“As Far as I Can Surmise, Let it Be… Naked is a Fallacious Power Trip on the Part of Paul McCartney”

Leave it to me, even a year after the Yesterday movie that was supposed to be like sounding the death knell of the Beatles’ cultural relevance, to still just chill out and listen to the whole album Let it Be on a Christmas off from work. And I think I had some ulterior motive for putting it on that day but what the actual experience ended up being was a rediscovery of the final Beatles LP [1] as a classic album and also a repeated embrace of the song-by-song journey as a sequence that flows with this special, almost disorienting kind of liveliness. It was a rediscovery of what made the Beatles so great — the understated, remarkably distinct turns that songs like “Two of Us” can take, hinging things on an amputated phrase and rotating the simple chorus of “We’re on Our Way Home” on a lilting leaf feather-light rhythm.

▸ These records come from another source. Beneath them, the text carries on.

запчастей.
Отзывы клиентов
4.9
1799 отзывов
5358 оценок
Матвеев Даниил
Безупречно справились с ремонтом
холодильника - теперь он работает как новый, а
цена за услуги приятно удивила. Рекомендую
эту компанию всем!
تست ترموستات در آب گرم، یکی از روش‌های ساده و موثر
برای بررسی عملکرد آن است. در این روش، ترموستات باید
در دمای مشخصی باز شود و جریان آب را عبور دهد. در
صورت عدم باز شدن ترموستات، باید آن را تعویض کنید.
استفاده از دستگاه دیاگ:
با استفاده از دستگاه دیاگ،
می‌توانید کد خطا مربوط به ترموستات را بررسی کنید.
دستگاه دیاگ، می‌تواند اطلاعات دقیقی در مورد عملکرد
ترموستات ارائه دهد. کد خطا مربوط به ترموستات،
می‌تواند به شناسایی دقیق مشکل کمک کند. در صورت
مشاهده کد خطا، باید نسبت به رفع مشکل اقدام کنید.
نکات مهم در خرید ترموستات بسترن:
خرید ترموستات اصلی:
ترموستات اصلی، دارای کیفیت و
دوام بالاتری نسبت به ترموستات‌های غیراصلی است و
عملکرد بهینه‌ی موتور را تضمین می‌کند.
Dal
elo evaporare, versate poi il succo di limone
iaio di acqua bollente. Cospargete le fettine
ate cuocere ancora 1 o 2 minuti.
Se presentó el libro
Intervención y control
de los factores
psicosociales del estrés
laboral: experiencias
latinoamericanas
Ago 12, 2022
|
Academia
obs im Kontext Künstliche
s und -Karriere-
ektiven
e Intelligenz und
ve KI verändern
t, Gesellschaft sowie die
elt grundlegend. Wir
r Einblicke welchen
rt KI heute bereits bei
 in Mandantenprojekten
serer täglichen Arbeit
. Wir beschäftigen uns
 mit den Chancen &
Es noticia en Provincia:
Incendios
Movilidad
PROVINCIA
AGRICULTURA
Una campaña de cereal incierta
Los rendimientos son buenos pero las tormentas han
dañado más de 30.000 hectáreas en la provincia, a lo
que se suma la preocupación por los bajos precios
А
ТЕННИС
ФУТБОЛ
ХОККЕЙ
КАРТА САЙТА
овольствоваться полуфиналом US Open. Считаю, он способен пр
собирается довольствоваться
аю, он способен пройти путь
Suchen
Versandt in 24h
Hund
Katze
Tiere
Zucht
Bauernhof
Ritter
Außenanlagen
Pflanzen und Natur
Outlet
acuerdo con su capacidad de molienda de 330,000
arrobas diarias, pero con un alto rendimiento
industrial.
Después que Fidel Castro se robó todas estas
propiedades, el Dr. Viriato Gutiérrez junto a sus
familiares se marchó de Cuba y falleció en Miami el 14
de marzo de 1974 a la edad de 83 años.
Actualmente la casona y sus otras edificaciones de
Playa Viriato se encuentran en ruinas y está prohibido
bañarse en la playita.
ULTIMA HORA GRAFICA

Somewhere along the line, though, I think, partly not without help from this egotistical Let it Be… Naked project by Paul McCartney which basically amounts to him trying to put his own stamp on an album that was released about him, the original Let it Be got a bad rap. Let it Be… Naked consists of, basically, variant “mixes” of the songs, which render the tunes simpler. Ironically, when I listen to Let it Be… Naked against the original version, the songs sound clean and overly polished, or “overproduced,” in other words, a malady that was supposed to be assuaged by the alternative mixing. Also ironic is the fact that while Naked is supposed to encompass Let it Be in its true, pure, unadulterated sense, there are four producers credited to finishing it, whereas Phil Spector is the sole listed soundman for the original. 

True to form, then, to me, it’s Spector’s original version that bounces out of the speakers as more natural, and more fun, and less a sterile case of “too many cooks in the kitchen” out of which all the exuberance and feeling have been fumigated. Paul McCartney seems to have been just madly in love with his own creation “The Long and Winding Road,” and while it’s certainly not a bad song, I think he overestimates its efficacy in its bare anatomy to move the listener: it’s probably helped by the body and annexed melodies of Phil Spector’s string additions. By itself, it just doesn’t make much impression — it’s like a really innocuous British pop song with nowhere near the edge or tension to appeal to American audiences. 

By stark contrast, Spector’s version is nothing if not raw, evidenced in one part by the hilariously bizarre track “Dig it,” which is apparently a mid-section snippet of an extended jam featuring stream-of-consciousness verbal ejaculations on the part of John Lennon: “And the FBI / And the CIA / And the BBC / B.B. King…” The second point I’ll look to to prove the superiority of Spector’s mixing is “I’ve Got a Feeling,” a song I typically associate with cheesy frat-boy singalongs but on which the original version’s sound scape just has this incredible body. It’s like being at a concert, actually, hearing Spector’s “wall of sound” mix — the guitar is given pungent girth and shapeliness, balanced heavily within the left ear drum, with the drums in the right and not overpowering Harrison’s part at all, but just seeming to belt their vibrations right into the guitar’s abdomen, so to speak. The bass is actually indecipherable from the guitar, a product of I think the “wall of sound” and its magnanimous power to fill empty space. It’s like a mix version of a closet that’s so crowded with parts that you can’t tell if you’re touching your own hand or someone else’s. But Let it Be is the rock album the Beatles otherwise would have never made — it’s one of the most freewheeling, melodic and glorious classic rock albums ever put to wax, the production of the Spector version garnering specific praise from Lennon in the wake of its release, with a mix that’s warm, beery and Woodstock-ready: something George Martin’s awkward piano/bass separation and cantankerous shrillness of guitar never could have approached. 


[1] By this I mean the final Beatles LP RELEASED, as Abbey Road was recorded after these sessions but unlike Let it Be not shelved for a year prior to issue.